PASSAGE SHOWN
Short 'n Curlies #48 by Si Spurrier

The Keyboard Is My FuckMonkey:

Steroidal Science-Powered Archetype of Teenage America's Wishful-Vision-Of-Perfect-Adulthood seeks new role, new challenges, new costume.  No cape-work, no call centres, no Nazis.  Action and excitement a MUST!!!

Call 555-DECONSTRUKT-COMIX.

That's pretty much how my brain runs when I get the opportunity to write Superhero Fiction, these days.

It's the same for a lot of other writers I know: a quiet awkwardness — or at least a quiet nervousness — at the simple "Go Fight Crime!" motivation shared by some of the most popular Spandex-Jockeys out there.  It's just a little too earnest, a little too altruistic, and doesn't quite ring true in a world which also contains (say) beer commercials, Sarah Palin, American Idol and Papal Edicts.  It feels out of place.

I've said this before, but let's flap it out onto the table again so there's no misunderstandings up here at the top-end:  I love superheroes.  I just struggle to believe some of them.

I know: this column is already starting to whiff of the 90's.  That taste for Deconstructivist, Super-Dark, Cruel-Minded, SCEPTICAL SPANDEX — remember that? — with added rape, neurosis, rape, child-abuse and rape.  Right now, culturally speaking, Big-2 comics are entering an exquisitely cultivated period of "Kicking-Back Against The Kickback," in which Heroes are back to being Heroes for the sake of being Heroes, and everything's Nice! And Colourful! And Clean!  It's the New Dawn of a Better, More Hopeful Future, and so on and so forth.

Which is… y'know.  Fine.   And makes me look like a grubby little throwback to a less aspirational, more hateful zeitgeist.

Still…  Among my coterie of fellow writers, pubside pals and sinister cultural demagogues — each born in a haze of cheap red wine, communal Dry-Roasted Peanuts and mentholated Marlborough Lights — there's an unspoken sense that a person who behaves so fucking Good all the time must be flawed.  A suspicion that, if your immediate response to gaining Amazing Nuclear Powers is to don lycra and tackle muggers, you're probably not entirely 100% Normal.

Like, maybe you're only in it for the fame, or you're trying to recant a Dark And Terrible Sin From Your Past, or you're being paid, or you're protecting your sub-species, or you're a massive nutcase, or your chronically chirpy uncle died as a result of your adolescent exploits and hissed-out a cruel and evolutionarily counterintuitive manifesto in the midst of his death rattle and you're now doomed to spend the rest of eternity attempting to live up to that golden standard.

All of which we've seen before, yes?  Yes.  And that's fine, because they all work.

In a way the art of creating new superheroes isn't about thinking-up incredible new powers, or awesometastic costumes, but of finding rational ways to set ostensibly normal people on the path to a pretty rarefied Thought-Stream.  Namely:

Make Costume, Wear Costume, Fight Crime.

Records from a dataset:

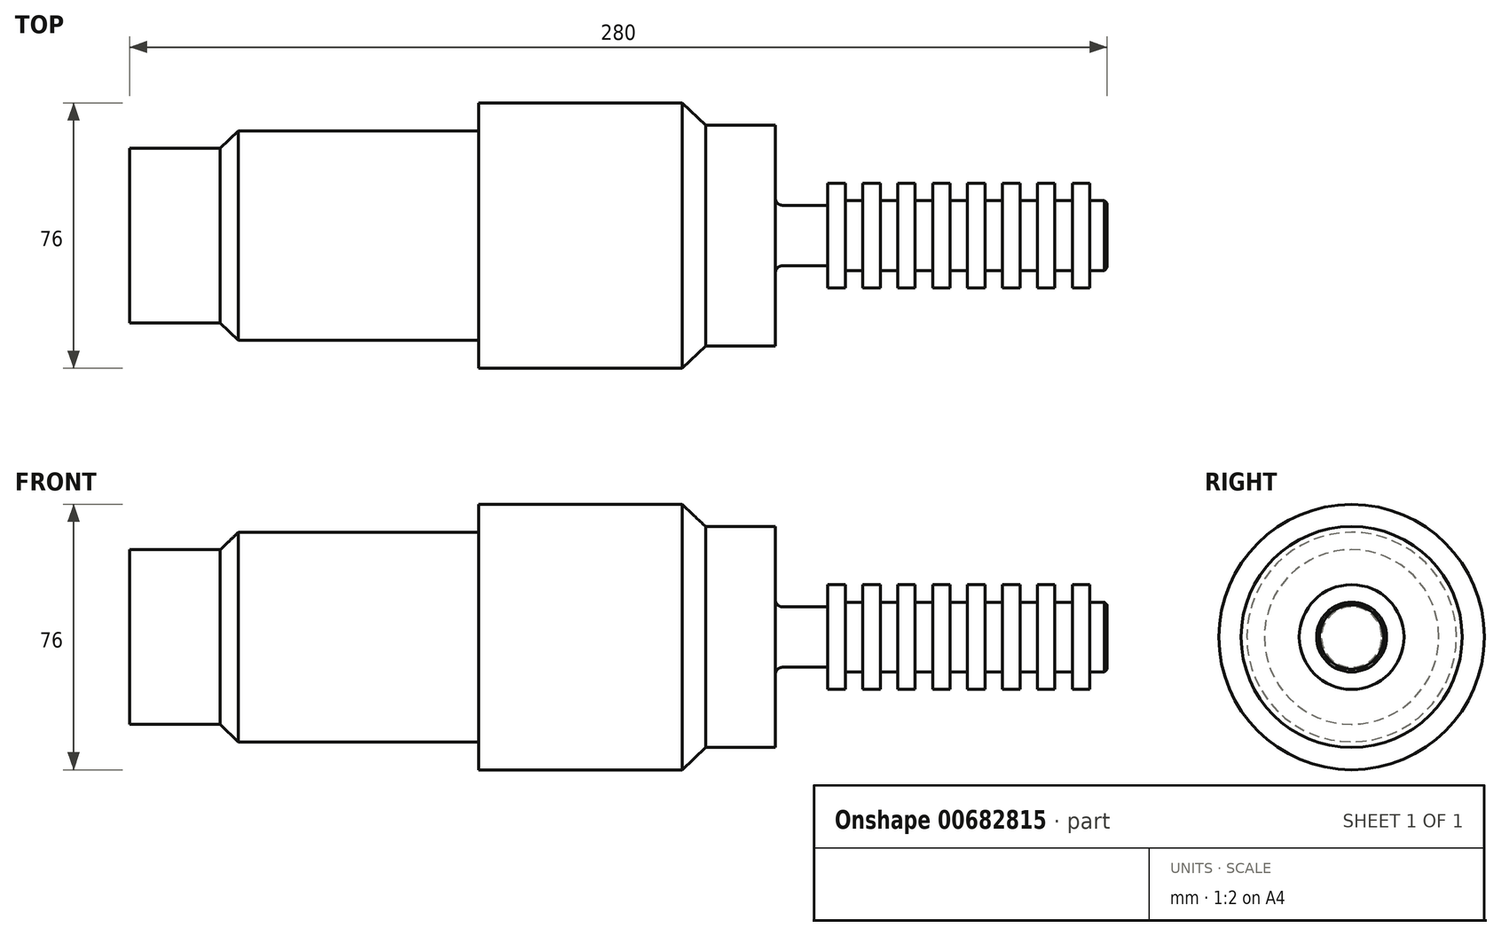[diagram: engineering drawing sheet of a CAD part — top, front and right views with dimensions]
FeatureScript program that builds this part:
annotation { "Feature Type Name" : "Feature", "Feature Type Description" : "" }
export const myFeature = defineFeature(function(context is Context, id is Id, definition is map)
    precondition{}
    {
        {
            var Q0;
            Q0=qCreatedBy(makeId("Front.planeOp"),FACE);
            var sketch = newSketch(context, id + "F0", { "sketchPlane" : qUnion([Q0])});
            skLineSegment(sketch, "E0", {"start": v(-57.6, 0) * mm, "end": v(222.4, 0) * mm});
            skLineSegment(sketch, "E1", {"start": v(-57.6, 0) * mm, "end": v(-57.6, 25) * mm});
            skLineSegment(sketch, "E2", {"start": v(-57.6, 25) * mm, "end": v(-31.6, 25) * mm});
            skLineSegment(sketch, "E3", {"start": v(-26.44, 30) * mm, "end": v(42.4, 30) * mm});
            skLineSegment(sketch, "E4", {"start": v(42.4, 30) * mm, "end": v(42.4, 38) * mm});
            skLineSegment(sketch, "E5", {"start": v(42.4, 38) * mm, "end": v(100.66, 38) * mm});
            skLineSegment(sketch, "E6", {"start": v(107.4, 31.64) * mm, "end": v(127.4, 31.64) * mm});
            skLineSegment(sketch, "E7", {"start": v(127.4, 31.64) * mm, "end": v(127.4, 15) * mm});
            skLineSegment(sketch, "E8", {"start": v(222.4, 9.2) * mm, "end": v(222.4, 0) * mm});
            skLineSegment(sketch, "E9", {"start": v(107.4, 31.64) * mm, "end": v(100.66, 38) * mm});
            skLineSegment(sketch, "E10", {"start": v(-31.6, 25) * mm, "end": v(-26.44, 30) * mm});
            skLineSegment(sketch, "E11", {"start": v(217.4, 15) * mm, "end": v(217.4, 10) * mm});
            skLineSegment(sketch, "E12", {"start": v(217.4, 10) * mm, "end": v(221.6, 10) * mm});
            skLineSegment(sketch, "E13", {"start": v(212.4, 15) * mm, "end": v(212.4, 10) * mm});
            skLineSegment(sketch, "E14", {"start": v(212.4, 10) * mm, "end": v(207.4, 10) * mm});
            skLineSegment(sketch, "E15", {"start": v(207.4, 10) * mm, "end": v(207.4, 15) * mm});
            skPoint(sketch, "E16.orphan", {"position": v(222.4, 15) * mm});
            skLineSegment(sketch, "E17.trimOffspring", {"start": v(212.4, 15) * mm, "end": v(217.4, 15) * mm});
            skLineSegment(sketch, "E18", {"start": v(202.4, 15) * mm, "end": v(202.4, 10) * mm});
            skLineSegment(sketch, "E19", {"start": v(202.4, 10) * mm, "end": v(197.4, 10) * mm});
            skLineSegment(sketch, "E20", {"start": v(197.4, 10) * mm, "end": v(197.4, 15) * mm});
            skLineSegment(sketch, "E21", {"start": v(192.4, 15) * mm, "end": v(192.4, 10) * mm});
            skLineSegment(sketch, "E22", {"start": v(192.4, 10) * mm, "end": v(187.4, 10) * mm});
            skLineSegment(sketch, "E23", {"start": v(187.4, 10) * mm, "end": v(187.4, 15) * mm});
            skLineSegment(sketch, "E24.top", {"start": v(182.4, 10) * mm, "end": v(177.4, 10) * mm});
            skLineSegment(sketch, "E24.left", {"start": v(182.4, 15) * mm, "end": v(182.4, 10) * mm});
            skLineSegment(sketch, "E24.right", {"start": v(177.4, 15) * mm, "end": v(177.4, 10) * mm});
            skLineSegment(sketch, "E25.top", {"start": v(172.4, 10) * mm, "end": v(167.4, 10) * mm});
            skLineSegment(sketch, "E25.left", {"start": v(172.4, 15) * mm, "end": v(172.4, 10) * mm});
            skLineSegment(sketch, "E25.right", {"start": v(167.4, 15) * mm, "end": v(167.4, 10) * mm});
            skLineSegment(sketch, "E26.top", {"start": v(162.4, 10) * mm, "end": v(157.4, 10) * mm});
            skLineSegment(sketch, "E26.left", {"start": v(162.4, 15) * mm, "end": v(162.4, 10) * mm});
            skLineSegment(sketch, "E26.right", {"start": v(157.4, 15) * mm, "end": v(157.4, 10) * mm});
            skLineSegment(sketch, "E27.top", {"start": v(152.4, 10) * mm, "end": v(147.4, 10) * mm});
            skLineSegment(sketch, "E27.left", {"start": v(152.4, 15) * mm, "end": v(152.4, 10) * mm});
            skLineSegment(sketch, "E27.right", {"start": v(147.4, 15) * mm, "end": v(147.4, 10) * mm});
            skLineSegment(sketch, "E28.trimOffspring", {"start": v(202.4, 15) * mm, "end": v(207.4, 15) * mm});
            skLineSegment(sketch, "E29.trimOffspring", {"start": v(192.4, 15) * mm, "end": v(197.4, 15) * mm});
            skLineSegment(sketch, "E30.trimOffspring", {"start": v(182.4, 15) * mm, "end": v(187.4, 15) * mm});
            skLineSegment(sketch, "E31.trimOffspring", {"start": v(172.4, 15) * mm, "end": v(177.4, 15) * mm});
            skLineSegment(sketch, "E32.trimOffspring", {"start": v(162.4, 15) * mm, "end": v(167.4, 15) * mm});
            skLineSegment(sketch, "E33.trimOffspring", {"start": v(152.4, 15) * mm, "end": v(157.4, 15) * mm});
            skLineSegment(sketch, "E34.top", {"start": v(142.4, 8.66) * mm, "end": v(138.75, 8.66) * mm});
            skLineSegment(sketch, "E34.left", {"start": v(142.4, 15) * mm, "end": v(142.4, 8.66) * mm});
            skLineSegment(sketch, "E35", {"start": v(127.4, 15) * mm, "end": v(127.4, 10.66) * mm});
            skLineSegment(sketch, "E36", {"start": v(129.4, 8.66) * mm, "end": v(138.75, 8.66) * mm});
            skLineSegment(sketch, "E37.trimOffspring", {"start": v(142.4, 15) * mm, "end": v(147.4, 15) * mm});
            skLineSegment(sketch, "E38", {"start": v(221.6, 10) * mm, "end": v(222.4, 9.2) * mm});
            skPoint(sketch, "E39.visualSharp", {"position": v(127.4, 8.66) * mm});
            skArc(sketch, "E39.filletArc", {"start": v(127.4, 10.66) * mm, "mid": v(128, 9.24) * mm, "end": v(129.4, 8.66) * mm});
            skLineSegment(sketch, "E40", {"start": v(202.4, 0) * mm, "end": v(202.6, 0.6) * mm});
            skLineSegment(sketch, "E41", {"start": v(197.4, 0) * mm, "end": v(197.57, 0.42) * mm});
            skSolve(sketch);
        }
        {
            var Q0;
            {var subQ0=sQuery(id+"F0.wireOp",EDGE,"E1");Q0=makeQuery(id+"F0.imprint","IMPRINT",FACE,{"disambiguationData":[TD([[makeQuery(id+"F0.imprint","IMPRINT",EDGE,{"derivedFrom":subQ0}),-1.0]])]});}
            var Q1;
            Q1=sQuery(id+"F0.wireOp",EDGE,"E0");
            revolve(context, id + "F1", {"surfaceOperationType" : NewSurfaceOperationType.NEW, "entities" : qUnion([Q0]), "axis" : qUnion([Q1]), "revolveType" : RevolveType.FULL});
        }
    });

* * *

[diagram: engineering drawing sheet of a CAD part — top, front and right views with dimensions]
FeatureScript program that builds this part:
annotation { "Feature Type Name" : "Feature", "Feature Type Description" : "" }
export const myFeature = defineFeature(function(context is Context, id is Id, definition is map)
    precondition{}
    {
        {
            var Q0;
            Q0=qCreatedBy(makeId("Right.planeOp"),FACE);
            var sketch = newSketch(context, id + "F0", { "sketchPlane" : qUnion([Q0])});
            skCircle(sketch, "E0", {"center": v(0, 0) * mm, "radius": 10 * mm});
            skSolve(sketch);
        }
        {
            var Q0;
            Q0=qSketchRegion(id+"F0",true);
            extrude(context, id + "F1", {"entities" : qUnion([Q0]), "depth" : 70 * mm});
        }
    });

WORK REQUIRED
Pick up the column on writing superhero fiction after its final line, "Make Costume, Wear Costume, Fight Crime.", and write the next part.

IN RESPONSE
If a writer can't succeed in that — if the character's motivating factor is too weak to justify his or her Robber-Tackling Mission Statement — then the world is stuck with a beefcake in a silly outfit who's characterised by with the sort of preening attitude we're more accustomed to seeing in the form of the Good Christian.

You know this guy.  He's the one who gives money to Charities then tells everyone about it.  He's the one who goes on a mission to help Poor Starving Brown People in Poor Starving Brown Places — just as long as they purchase their malaria tablets with conditional promises to accept God's Unconditional Love — then bores all his neighbours with a slideshow-retrospective and says things like "…I really felt that Jesus was watching over me."  He's the one who makes passive-aggressive comments about That Tee-Shirt You're Wearing, and whose opening-gambit when complaining about someone else's behaviour is to loudly declare that he Forgives Them.

If there existed Super Powers in the real world, and if certain people chose to use them to Fight Crime And Protect The Innocent, then you can just fucking bet that's what most of them would be like.  Insufferable wanknuggets earning Brownie Points from the Divine Sky-Daddy, whose costumed Identities are 300% More Meek than their Meek Alter-Egos, and who don't just kick the crap out of the baddies but visit them in jail with a wad of pamphlets titled Pray Your Way Off Skag and Jesus Hates The Shiv But Loves The Shivver.  They'd have names like The Cheekturner and Doktor Forgiveness, and instead of a Fortress Of Solitude they'd have The Vicar's Front Room, where they'd gather for a cup of tea, a nice sing-song, and a tactical discussion regarding The Sinful Fashions Of Modern Pop Musicians.

(Actually, I might write that idea up.  HANDS OFF.)

Anyway, you can see what I'm getting at.  To a cynical bastard like… well… like most of us here right now, there's the suspicion that if crime-fighting super heroes were real — Bible-Bashing or otherwise — they'd be the most obnoxiously smug people in the world.

And that in turn has created a brand new trend among writers, to find lateral ideas and convention-fucking twists which permit us to use all the tasty stuff we all like — hi-octane action, glorious visuals, incredible sci-fi stuff occurring in recognisable contemporary worlds, characters behaving in uplifting and poignant ways — but without some of the more challenging (ie: bollocks) Square-Jawed Boyscoutism into the mix.

In other words: how do you get to play in the Super-hero sandpit if you don't believe in Moral Perfection, and don't want to slink back into the mire of the Grim, Rapey, Turgid Nineties?

Simmer on that one, my darlings.  Answers Next Week.

This Week I Have Been Mostly Hating:

I've been dying to say this somewhere.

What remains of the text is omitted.